== Task ==
Each line containing the word "sakprosa" must be copied from the material below.
───
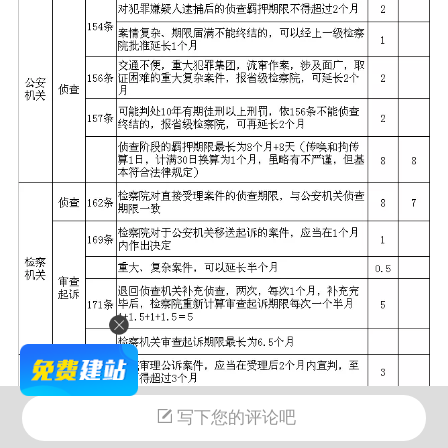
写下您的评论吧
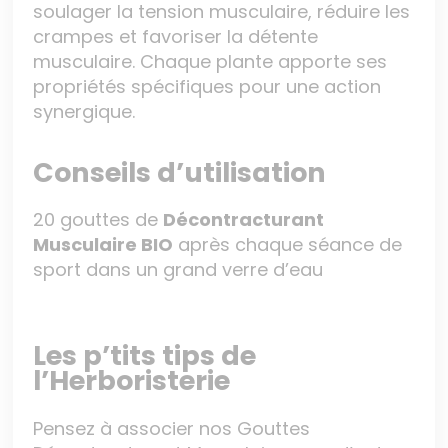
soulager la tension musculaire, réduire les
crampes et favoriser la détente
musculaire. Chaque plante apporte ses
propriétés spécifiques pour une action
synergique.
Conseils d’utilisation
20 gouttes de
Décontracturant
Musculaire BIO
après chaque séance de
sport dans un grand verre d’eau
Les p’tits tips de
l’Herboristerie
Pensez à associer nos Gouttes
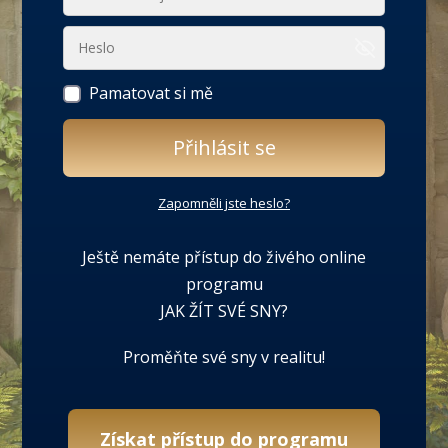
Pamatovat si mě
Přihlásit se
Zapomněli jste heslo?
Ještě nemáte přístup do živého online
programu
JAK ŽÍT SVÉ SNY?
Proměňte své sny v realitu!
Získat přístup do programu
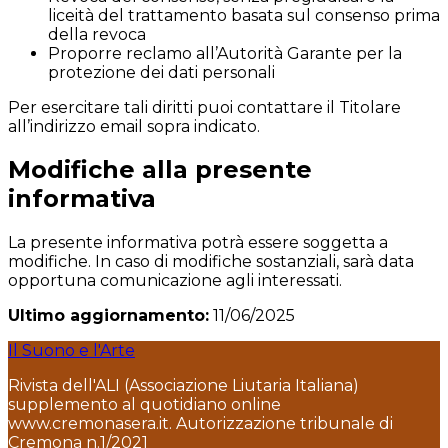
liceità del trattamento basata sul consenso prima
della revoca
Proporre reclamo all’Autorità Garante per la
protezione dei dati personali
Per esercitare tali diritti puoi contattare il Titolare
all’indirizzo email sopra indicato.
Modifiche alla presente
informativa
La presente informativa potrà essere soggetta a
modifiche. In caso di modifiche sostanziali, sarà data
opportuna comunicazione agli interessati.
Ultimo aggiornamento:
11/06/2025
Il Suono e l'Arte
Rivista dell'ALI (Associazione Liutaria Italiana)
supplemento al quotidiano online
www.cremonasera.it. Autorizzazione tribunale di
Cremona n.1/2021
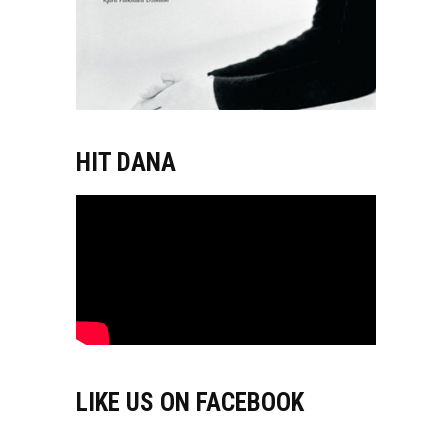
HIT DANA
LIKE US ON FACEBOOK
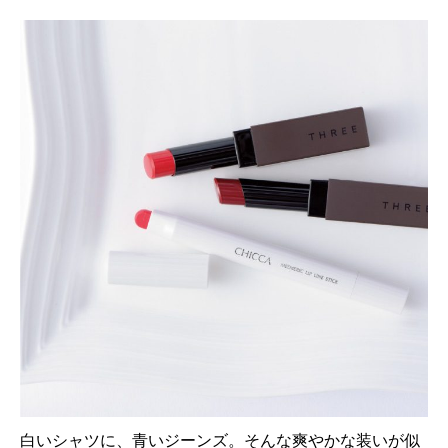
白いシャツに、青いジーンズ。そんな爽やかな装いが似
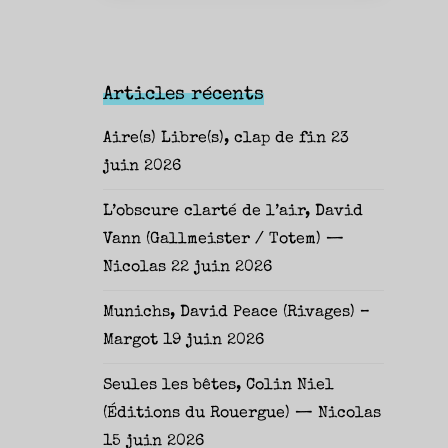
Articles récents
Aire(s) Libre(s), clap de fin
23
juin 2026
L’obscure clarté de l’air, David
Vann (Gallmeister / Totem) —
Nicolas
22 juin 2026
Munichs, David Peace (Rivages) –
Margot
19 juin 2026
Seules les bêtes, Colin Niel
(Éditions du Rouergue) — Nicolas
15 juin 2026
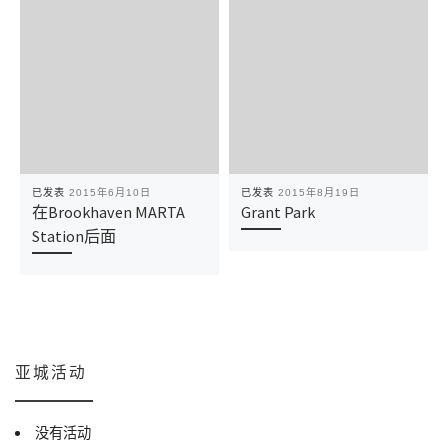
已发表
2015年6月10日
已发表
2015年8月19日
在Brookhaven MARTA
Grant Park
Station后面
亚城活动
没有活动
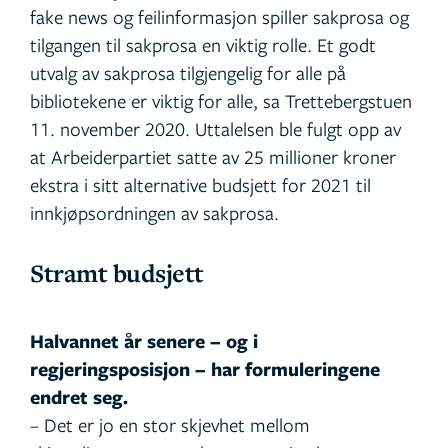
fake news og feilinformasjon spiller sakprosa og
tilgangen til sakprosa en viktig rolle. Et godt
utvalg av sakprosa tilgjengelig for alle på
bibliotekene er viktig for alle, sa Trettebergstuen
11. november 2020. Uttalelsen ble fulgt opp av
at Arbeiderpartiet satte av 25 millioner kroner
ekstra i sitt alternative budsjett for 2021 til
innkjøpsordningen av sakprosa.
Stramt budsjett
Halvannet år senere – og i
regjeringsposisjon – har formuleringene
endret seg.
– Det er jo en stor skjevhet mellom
───
== Your solution ==
fake news og feilinformasjon spiller sakprosa og
tilgangen til sakprosa en viktig rolle. Et godt
utvalg av sakprosa tilgjengelig for alle på
innkjøpsordningen av sakprosa.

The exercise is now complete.